> INPUT MATERIAL:
•••
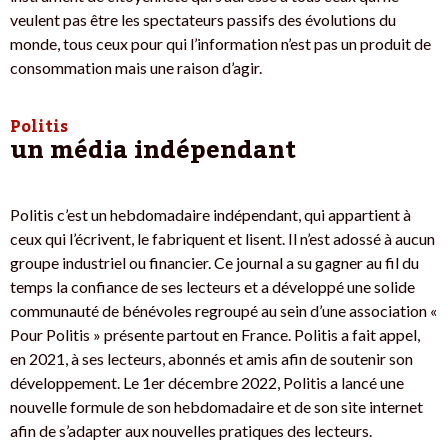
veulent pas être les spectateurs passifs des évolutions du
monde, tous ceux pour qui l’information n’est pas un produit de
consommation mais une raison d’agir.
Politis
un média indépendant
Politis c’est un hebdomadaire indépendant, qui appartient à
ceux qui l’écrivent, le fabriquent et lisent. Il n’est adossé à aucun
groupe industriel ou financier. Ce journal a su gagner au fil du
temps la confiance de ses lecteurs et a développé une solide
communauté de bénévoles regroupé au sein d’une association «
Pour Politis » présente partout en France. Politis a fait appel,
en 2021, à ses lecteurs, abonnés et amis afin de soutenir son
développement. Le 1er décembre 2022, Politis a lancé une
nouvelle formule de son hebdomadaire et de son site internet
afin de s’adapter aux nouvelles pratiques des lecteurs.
•••
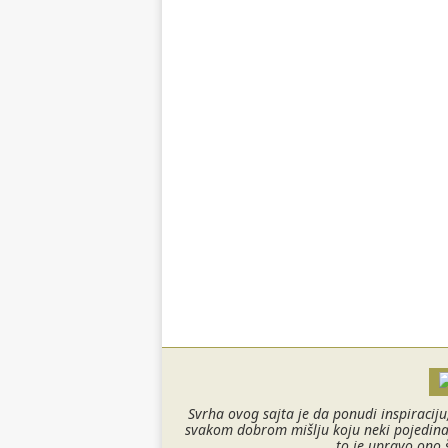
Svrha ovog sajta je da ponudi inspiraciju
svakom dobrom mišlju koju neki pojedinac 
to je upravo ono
•••
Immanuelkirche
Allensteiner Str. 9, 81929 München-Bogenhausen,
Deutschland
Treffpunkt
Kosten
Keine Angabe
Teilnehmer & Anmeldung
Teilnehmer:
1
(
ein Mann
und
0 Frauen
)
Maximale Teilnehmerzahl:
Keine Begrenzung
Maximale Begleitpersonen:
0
•••
Recast the data from the line with "veulent pas être" to the line with "afin de s’adapter", both included, as a JSON list of strings with one string per line and no blank lines.

[
  "veulent pas être les spectateurs passifs des évolutions du",
  "monde, tous ceux pour qui l’information n’est pas un produit de",
  "consommation mais une raison d’agir.",
  "Politis",
  "un média indépendant",
  "Politis c’est un hebdomadaire indépendant, qui appartient à",
  "ceux qui l’écrivent, le fabriquent et lisent. Il n’est adossé à aucun",
  "groupe industriel ou financier. Ce journal a su gagner au fil du",
  "temps la confiance de ses lecteurs et a développé une solide",
  "communauté de bénévoles regroupé au sein d’une association «",
  "Pour Politis » présente partout en France. Politis a fait appel,",
  "en 2021, à ses lecteurs, abonnés et amis afin de soutenir son",
  "développement. Le 1er décembre 2022, Politis a lancé une",
  "nouvelle formule de son hebdomadaire et de son site internet",
  "afin de s’adapter aux nouvelles pratiques des lecteurs."
]